DATASET CONTENT section start
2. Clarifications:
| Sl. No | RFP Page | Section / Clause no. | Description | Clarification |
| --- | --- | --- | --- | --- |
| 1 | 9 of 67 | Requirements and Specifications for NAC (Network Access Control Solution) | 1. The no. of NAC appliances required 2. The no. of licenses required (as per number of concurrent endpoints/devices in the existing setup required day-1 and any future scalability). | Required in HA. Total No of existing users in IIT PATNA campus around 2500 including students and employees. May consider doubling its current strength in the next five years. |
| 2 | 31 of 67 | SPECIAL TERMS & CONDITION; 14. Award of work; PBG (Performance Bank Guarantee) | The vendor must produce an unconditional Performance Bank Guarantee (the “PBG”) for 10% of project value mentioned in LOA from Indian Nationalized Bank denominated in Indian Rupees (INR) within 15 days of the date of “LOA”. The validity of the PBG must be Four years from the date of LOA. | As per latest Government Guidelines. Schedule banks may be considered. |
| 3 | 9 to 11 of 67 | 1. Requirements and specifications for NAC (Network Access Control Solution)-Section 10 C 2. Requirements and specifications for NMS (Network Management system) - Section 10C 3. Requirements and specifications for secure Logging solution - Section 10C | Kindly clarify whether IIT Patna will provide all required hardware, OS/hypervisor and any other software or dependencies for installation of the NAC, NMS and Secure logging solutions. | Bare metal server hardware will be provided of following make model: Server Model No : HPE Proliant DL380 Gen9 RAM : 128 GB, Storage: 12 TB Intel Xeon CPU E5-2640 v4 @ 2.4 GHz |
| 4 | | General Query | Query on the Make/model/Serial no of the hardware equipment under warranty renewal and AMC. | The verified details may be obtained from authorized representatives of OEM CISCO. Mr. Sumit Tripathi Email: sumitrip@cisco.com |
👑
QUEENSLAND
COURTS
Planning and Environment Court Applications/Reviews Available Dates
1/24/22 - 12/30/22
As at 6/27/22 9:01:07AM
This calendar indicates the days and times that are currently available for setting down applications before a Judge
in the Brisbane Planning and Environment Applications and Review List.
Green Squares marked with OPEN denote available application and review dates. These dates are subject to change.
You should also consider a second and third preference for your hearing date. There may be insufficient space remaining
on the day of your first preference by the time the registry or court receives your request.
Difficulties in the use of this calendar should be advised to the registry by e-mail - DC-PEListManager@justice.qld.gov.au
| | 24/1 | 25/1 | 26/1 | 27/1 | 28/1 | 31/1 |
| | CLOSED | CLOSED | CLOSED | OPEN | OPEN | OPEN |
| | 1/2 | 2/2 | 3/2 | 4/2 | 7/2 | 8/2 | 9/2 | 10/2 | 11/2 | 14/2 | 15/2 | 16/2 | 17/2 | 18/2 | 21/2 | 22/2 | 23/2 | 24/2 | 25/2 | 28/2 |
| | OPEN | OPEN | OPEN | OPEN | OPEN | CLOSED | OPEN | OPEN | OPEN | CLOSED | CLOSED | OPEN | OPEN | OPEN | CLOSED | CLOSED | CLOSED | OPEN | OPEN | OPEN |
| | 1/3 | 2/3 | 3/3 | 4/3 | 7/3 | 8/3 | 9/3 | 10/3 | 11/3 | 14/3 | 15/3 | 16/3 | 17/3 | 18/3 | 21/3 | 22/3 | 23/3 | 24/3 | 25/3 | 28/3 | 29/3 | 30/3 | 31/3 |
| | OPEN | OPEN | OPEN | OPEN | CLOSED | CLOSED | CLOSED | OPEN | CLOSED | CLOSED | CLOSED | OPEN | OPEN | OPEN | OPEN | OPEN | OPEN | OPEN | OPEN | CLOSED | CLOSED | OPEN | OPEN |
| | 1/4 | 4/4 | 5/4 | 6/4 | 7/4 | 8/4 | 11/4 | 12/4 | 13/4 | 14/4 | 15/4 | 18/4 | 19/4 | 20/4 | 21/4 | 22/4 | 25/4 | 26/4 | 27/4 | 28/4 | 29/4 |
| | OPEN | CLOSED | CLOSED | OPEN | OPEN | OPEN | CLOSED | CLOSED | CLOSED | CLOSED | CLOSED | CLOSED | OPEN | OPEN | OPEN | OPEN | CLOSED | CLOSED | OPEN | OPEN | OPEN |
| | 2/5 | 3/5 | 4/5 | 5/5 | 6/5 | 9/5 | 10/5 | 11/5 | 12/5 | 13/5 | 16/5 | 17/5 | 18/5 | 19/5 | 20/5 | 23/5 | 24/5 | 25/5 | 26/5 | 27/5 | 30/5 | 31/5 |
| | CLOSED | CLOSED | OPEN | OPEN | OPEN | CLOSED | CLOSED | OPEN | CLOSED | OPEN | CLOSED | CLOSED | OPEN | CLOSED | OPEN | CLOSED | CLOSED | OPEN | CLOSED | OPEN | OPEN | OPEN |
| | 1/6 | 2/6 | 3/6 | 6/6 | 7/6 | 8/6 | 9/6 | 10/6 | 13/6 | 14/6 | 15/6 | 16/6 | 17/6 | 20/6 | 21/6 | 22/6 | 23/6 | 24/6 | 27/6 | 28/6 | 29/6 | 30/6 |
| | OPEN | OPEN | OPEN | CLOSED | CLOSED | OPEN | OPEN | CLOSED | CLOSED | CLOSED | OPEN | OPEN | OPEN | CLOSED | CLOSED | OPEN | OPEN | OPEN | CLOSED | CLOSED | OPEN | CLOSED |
DATASET CONTENT section end
EXERCISE DESCRIPTION:
Set down all of the entries again, keeping every line exactly as it is.

ANSWER SPACE:
2. Clarifications:
| Sl. No | RFP Page | Section / Clause no. | Description | Clarification |
| --- | --- | --- | --- | --- |
| 1 | 9 of 67 | Requirements and Specifications for NAC (Network Access Control Solution) | 1. The no. of NAC appliances required 2. The no. of licenses required (as per number of concurrent endpoints/devices in the existing setup required day-1 and any future scalability). | Required in HA. Total No of existing users in IIT PATNA campus around 2500 including students and employees. May consider doubling its current strength in the next five years. |
| 2 | 31 of 67 | SPECIAL TERMS & CONDITION; 14. Award of work; PBG (Performance Bank Guarantee) | The vendor must produce an unconditional Performance Bank Guarantee (the “PBG”) for 10% of project value mentioned in LOA from Indian Nationalized Bank denominated in Indian Rupees (INR) within 15 days of the date of “LOA”. The validity of the PBG must be Four years from the date of LOA. | As per latest Government Guidelines. Schedule banks may be considered. |
| 3 | 9 to 11 of 67 | 1. Requirements and specifications for NAC (Network Access Control Solution)-Section 10 C 2. Requirements and specifications for NMS (Network Management system) - Section 10C 3. Requirements and specifications for secure Logging solution - Section 10C | Kindly clarify whether IIT Patna will provide all required hardware, OS/hypervisor and any other software or dependencies for installation of the NAC, NMS and Secure logging solutions. | Bare metal server hardware will be provided of following make model: Server Model No : HPE Proliant DL380 Gen9 RAM : 128 GB, Storage: 12 TB Intel Xeon CPU E5-2640 v4 @ 2.4 GHz |
| 4 | | General Query | Query on the Make/model/Serial no of the hardware equipment under warranty renewal and AMC. | The verified details may be obtained from authorized representatives of OEM CISCO. Mr. Sumit Tripathi Email: sumitrip@cisco.com |
👑
QUEENSLAND
COURTS
Planning and Environment Court Applications/Reviews Available Dates
1/24/22 - 12/30/22
As at 6/27/22 9:01:07AM
This calendar indicates the days and times that are currently available for setting down applications before a Judge
in the Brisbane Planning and Environment Applications and Review List.
Green Squares marked with OPEN denote available application and review dates. These dates are subject to change.
You should also consider a second and third preference for your hearing date. There may be insufficient space remaining
on the day of your first preference by the time the registry or court receives your request.
Difficulties in the use of this calendar should be advised to the registry by e-mail - DC-PEListManager@justice.qld.gov.au
| | 24/1 | 25/1 | 26/1 | 27/1 | 28/1 | 31/1 |
| | CLOSED | CLOSED | CLOSED | OPEN | OPEN | OPEN |
| | 1/2 | 2/2 | 3/2 | 4/2 | 7/2 | 8/2 | 9/2 | 10/2 | 11/2 | 14/2 | 15/2 | 16/2 | 17/2 | 18/2 | 21/2 | 22/2 | 23/2 | 24/2 | 25/2 | 28/2 |
| | OPEN | OPEN | OPEN | OPEN | OPEN | CLOSED | OPEN | OPEN | OPEN | CLOSED | CLOSED | OPEN | OPEN | OPEN | CLOSED | CLOSED | CLOSED | OPEN | OPEN | OPEN |
| | 1/3 | 2/3 | 3/3 | 4/3 | 7/3 | 8/3 | 9/3 | 10/3 | 11/3 | 14/3 | 15/3 | 16/3 | 17/3 | 18/3 | 21/3 | 22/3 | 23/3 | 24/3 | 25/3 | 28/3 | 29/3 | 30/3 | 31/3 |
| | OPEN | OPEN | OPEN | OPEN | CLOSED | CLOSED | CLOSED | OPEN | CLOSED | CLOSED | CLOSED | OPEN | OPEN | OPEN | OPEN | OPEN | OPEN | OPEN | OPEN | CLOSED | CLOSED | OPEN | OPEN |
| | 1/4 | 4/4 | 5/4 | 6/4 | 7/4 | 8/4 | 11/4 | 12/4 | 13/4 | 14/4 | 15/4 | 18/4 | 19/4 | 20/4 | 21/4 | 22/4 | 25/4 | 26/4 | 27/4 | 28/4 | 29/4 |
| | OPEN | CLOSED | CLOSED | OPEN | OPEN | OPEN | CLOSED | CLOSED | CLOSED | CLOSED | CLOSED | CLOSED | OPEN | OPEN | OPEN | OPEN | CLOSED | CLOSED | OPEN | OPEN | OPEN |
| | 2/5 | 3/5 | 4/5 | 5/5 | 6/5 | 9/5 | 10/5 | 11/5 | 12/5 | 13/5 | 16/5 | 17/5 | 18/5 | 19/5 | 20/5 | 23/5 | 24/5 | 25/5 | 26/5 | 27/5 | 30/5 | 31/5 |
| | CLOSED | CLOSED | OPEN | OPEN | OPEN | CLOSED | CLOSED | OPEN | CLOSED | OPEN | CLOSED | CLOSED | OPEN | CLOSED | OPEN | CLOSED | CLOSED | OPEN | CLOSED | OPEN | OPEN | OPEN |
| | 1/6 | 2/6 | 3/6 | 6/6 | 7/6 | 8/6 | 9/6 | 10/6 | 13/6 | 14/6 | 15/6 | 16/6 | 17/6 | 20/6 | 21/6 | 22/6 | 23/6 | 24/6 | 27/6 | 28/6 | 29/6 | 30/6 |
| | OPEN | OPEN | OPEN | CLOSED | CLOSED | OPEN | OPEN | CLOSED | CLOSED | CLOSED | OPEN | OPEN | OPEN | CLOSED | CLOSED | OPEN | OPEN | OPEN | CLOSED | CLOSED | OPEN | CLOSED |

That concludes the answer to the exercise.